Page images and extracted text
────────
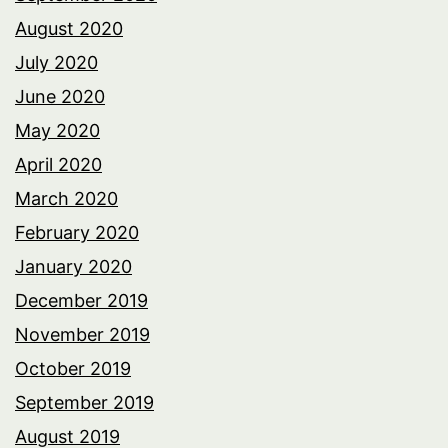
August 2020
July 2020
June 2020
May 2020
April 2020
March 2020
February 2020
January 2020
December 2019
November 2019
October 2019
September 2019
August 2019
────────
TRY IT ::
Transcribe the complete set of entries verbatim. No pictures belong in the copy.

TASK RESULT ::
August 2020
July 2020
June 2020
May 2020
April 2020
March 2020
February 2020
January 2020
December 2019
November 2019
October 2019
September 2019
August 2019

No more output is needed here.